[Image and design file data]
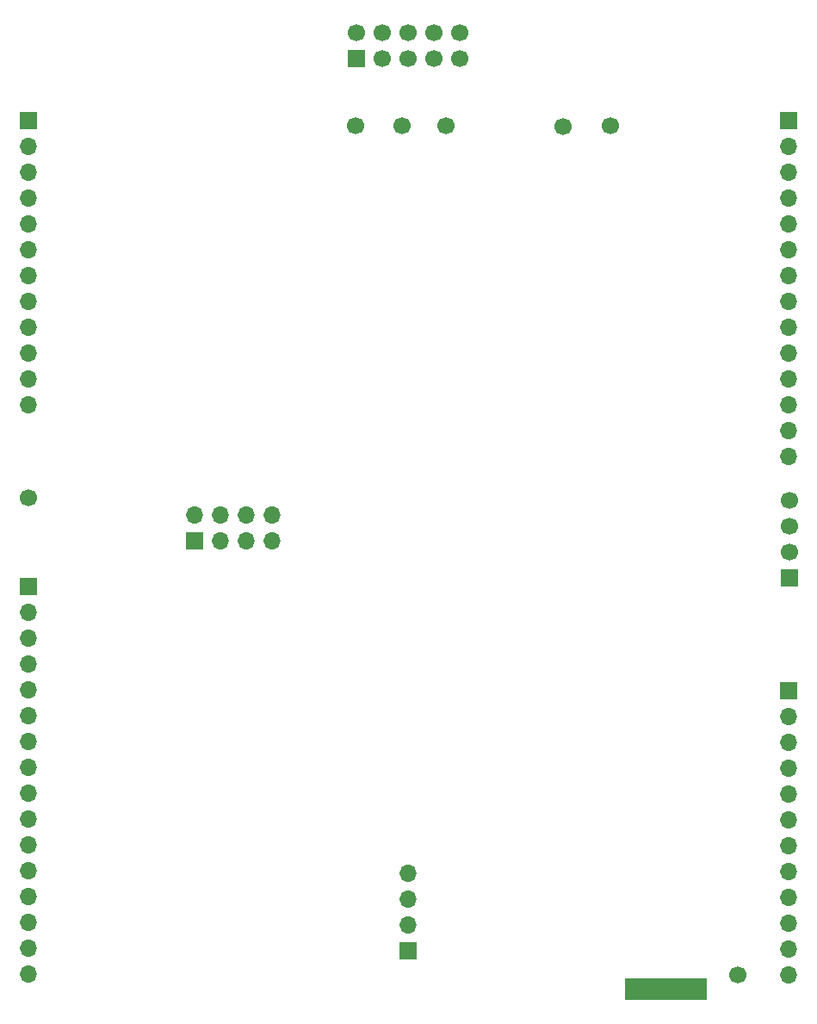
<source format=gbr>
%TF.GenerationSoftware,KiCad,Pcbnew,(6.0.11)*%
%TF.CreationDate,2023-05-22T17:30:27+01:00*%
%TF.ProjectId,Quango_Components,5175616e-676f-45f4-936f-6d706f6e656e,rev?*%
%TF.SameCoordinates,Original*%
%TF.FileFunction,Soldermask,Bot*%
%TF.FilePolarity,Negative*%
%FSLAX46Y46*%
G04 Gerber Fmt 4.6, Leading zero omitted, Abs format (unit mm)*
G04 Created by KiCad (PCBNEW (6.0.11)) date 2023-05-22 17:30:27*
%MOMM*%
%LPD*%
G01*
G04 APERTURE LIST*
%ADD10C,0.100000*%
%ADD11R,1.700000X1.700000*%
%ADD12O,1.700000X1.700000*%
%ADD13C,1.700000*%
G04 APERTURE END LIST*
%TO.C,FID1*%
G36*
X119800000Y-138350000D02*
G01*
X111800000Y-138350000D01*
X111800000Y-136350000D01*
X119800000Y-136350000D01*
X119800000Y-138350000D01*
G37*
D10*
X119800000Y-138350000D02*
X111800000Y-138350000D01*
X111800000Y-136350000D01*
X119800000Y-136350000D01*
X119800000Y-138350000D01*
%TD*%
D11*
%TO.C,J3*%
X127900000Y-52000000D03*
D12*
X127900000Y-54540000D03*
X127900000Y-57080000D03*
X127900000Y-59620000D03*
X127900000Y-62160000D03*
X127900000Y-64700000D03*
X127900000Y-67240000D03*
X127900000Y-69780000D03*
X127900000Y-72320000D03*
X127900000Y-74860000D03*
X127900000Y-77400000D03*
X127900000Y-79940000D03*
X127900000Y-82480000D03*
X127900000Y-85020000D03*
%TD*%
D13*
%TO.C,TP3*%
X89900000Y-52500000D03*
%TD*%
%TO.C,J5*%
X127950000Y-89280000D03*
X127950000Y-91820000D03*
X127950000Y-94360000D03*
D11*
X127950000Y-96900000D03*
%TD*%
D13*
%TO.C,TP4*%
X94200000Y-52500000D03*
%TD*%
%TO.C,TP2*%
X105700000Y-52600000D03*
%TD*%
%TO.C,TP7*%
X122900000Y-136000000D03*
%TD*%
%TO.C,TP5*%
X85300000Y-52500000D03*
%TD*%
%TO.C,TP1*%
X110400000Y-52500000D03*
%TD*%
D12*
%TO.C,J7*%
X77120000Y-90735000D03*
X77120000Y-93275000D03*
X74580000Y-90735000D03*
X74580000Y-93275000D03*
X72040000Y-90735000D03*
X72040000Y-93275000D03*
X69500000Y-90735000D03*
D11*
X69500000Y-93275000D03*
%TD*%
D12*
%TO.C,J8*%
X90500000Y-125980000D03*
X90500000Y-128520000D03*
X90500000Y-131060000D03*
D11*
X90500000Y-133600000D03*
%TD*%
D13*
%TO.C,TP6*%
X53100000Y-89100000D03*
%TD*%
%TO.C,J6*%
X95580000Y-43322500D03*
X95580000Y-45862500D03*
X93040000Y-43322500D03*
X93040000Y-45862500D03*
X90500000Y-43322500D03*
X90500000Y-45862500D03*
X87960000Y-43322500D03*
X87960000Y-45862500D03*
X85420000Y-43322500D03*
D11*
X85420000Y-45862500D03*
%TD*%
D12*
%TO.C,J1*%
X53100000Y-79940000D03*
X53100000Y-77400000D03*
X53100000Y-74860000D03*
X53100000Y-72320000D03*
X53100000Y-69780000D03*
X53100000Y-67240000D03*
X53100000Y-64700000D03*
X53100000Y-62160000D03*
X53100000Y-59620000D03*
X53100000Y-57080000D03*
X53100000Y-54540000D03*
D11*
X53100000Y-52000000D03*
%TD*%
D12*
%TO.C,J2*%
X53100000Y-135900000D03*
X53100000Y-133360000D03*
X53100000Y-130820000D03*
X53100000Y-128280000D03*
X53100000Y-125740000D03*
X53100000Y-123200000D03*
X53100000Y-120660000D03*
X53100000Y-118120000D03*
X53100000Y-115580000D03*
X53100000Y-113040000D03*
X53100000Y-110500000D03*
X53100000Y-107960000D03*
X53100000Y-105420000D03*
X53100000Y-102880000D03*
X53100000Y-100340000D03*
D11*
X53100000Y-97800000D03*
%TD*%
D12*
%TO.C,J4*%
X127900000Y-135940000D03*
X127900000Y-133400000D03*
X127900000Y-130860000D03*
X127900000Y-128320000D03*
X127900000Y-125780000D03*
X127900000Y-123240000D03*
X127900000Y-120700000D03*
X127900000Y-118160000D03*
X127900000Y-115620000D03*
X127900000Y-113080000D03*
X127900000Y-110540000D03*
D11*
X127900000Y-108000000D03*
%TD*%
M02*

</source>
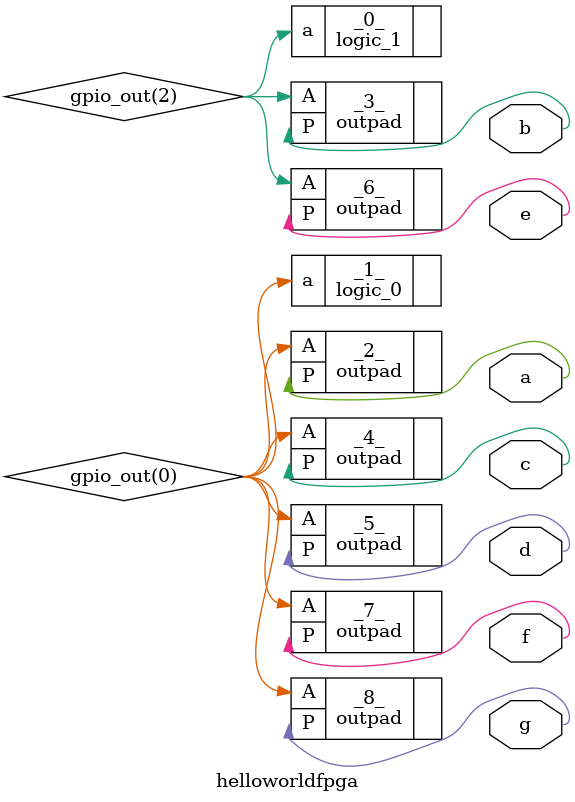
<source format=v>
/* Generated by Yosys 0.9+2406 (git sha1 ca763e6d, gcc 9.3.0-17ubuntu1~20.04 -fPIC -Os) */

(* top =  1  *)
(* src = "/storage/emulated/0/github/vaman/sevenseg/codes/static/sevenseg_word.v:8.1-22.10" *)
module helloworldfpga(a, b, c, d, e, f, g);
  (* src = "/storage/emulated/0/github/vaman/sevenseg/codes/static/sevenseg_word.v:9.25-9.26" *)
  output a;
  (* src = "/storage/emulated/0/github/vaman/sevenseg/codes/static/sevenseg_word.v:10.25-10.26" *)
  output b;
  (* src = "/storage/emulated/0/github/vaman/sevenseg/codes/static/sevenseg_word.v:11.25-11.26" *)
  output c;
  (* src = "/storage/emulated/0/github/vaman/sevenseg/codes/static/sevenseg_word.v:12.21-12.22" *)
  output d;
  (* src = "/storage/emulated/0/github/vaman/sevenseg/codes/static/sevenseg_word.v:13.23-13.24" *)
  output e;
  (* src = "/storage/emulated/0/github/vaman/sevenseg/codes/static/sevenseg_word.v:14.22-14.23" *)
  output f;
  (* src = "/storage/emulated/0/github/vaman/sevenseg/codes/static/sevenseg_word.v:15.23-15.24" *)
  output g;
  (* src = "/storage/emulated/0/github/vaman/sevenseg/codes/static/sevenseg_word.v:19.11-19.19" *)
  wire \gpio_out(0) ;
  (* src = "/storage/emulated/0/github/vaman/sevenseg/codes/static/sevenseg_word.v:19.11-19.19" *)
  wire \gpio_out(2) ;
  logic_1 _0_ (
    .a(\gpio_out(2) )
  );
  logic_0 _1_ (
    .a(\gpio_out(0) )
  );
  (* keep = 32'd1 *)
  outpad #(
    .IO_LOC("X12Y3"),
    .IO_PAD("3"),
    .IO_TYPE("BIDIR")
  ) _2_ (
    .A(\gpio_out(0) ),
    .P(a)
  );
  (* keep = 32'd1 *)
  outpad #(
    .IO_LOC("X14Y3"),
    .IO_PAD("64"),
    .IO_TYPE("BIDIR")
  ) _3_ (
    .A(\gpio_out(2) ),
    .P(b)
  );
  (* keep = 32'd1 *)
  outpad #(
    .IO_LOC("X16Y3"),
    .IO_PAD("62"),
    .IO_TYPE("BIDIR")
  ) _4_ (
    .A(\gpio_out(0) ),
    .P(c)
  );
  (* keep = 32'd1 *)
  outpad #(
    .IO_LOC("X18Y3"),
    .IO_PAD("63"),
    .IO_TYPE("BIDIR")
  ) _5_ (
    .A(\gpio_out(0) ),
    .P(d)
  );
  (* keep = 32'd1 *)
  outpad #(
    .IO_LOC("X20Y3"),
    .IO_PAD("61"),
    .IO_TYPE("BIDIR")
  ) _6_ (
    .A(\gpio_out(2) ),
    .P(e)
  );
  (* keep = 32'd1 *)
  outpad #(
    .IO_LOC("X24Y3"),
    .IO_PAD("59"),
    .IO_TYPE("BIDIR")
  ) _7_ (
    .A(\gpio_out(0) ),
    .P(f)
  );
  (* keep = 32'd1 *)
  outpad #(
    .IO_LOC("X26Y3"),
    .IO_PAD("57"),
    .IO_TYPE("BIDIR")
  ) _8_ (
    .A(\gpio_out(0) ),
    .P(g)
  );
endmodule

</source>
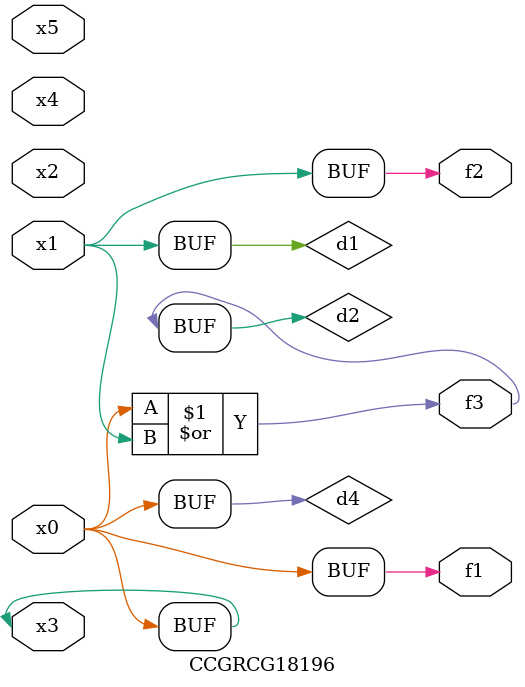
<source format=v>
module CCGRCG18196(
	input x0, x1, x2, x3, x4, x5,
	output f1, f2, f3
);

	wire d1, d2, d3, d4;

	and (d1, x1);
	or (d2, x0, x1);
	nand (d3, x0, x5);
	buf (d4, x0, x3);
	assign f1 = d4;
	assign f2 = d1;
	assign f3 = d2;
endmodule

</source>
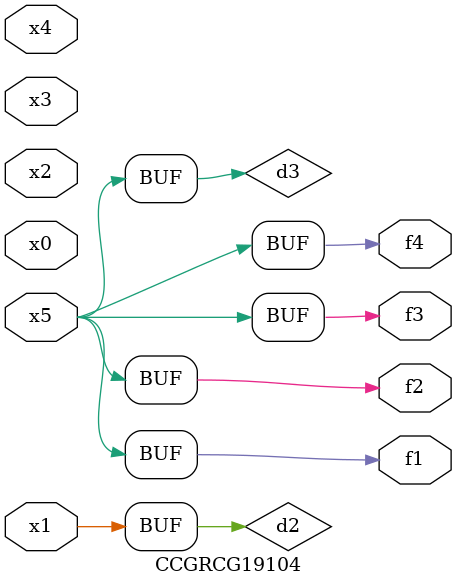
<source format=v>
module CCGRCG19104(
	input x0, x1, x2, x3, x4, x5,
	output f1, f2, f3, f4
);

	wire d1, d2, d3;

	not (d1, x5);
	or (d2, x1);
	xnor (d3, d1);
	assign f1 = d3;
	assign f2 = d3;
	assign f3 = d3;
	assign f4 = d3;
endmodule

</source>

**REQUIRED ACTION**.
Those lines of the records that contain the string "LIST" should be identified and copied.

**ANSWER SPACE**.
G04 APERTURE LIST*
G04 APERTURE END LIST*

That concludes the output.